On #6, I suspect a few of those stats could be gathered and reported prior to shipping down to a device. (like mbed does for instance)

On #2, I wonder if perhaps something that runs daily against master would be wise, then for code targeting uTVM there might be a CI off on the side that runs against some set of representative hardware on demand. This could be done as part of a gerrit review perhaps?

For #6 (export stats), I think you’re absolutely right. I think there can be other interesting on-device stats (I.e. IRQs triggered, # function executions, etc). This is also the last one on the roadmap since it’s a bit less planned relative to the others.
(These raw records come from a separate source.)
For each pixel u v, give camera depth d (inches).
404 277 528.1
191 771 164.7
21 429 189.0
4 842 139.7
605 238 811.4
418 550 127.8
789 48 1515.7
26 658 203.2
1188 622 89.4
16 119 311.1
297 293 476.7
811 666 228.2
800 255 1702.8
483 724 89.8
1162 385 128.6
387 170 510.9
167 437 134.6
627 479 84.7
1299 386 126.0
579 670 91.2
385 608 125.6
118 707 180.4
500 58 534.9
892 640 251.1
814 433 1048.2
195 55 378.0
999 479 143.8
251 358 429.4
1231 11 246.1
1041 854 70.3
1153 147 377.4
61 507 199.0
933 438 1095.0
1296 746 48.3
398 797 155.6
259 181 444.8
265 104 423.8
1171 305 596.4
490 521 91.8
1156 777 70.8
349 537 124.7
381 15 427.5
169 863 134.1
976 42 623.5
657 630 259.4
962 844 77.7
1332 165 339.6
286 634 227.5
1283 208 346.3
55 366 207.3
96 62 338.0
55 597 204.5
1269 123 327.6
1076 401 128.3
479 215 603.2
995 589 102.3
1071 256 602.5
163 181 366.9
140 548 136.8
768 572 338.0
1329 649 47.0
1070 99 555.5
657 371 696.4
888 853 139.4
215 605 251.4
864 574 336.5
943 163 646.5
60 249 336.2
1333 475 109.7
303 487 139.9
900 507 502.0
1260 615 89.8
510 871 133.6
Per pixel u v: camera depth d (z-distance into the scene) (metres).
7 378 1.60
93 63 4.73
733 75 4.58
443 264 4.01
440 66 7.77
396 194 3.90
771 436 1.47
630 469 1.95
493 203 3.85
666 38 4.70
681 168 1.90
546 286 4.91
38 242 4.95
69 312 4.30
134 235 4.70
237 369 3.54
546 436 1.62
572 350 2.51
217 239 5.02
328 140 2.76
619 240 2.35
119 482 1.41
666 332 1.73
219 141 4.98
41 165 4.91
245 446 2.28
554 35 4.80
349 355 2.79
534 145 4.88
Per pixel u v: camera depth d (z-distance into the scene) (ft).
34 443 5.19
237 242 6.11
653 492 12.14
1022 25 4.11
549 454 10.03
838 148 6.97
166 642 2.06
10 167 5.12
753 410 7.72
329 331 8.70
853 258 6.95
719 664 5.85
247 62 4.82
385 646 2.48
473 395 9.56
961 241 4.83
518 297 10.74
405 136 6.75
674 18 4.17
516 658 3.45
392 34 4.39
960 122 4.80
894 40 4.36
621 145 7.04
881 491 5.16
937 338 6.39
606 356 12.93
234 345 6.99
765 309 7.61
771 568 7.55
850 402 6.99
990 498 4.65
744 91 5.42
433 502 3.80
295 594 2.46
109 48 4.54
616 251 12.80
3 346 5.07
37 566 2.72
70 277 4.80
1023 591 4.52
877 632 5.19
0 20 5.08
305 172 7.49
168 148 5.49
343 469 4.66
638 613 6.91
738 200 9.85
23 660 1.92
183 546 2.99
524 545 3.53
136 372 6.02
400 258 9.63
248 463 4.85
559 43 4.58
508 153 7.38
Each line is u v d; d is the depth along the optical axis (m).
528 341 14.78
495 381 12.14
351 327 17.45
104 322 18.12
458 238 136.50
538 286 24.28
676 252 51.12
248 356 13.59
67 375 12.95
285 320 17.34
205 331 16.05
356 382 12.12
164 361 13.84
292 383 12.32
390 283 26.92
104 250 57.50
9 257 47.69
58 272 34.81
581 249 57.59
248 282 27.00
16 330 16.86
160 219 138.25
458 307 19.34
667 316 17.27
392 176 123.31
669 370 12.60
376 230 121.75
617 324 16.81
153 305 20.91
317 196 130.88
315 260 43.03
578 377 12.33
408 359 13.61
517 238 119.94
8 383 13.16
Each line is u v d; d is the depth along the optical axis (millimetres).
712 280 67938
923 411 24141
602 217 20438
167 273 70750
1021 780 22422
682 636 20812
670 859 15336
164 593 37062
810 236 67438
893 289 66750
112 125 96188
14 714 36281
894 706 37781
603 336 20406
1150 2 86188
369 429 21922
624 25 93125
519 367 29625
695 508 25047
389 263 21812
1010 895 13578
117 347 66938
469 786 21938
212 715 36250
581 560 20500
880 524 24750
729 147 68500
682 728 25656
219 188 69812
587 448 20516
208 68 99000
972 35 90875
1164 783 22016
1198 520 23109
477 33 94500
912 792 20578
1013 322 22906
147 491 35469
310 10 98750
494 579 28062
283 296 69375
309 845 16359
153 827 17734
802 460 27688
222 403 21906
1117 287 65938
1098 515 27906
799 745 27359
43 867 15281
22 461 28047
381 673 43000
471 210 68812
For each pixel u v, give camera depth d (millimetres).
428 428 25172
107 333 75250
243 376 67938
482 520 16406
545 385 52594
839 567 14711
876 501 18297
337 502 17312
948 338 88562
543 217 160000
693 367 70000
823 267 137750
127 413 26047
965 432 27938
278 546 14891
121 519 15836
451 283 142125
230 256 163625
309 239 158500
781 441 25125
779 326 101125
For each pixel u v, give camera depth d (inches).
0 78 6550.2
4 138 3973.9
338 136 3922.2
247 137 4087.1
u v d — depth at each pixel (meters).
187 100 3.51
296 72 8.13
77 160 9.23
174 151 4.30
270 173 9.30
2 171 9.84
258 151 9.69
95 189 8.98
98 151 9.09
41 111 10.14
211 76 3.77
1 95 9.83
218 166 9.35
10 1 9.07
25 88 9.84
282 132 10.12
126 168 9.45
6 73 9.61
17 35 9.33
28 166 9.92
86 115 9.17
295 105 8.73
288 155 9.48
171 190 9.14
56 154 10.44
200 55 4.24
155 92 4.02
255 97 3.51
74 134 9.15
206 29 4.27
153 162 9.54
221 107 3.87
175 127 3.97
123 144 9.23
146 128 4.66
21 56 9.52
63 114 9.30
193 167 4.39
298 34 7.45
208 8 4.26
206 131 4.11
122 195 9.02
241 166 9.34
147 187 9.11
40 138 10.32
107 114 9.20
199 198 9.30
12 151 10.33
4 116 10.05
On #2, I think some part should run in the pre-submit. I don’t think we should include custom hardware in the TVM presubmit for a couple of reasons:

  1. It’s harder for contributors to reproduce errors. Only contributors with that hardware could resolve CI errors that happen there.
  2. It’s easier for hardware to run into heisenbugs, and we shouldn’t use the presence or absence of those to gate TVM code submission.
  3. There’s some logistical challenge around hosting the hardware for a CI (this one we can overcome, but we should think about how to place the CI for some piece of hardware closer to those with specific knowledge of that hardware, in case some offline troubleshooting is needed).

Right now for the presubmit, I’m thinking that we should run a suite of “black-box acceptance tests” against an x86 RPC server running in a child process. Those can also serve to validate the C runtime on x86, when compiled standalone.

I do think some regular automated job against hardware is important, too. I need to think a bit more about how we might put this together–open to thoughts from the community as well!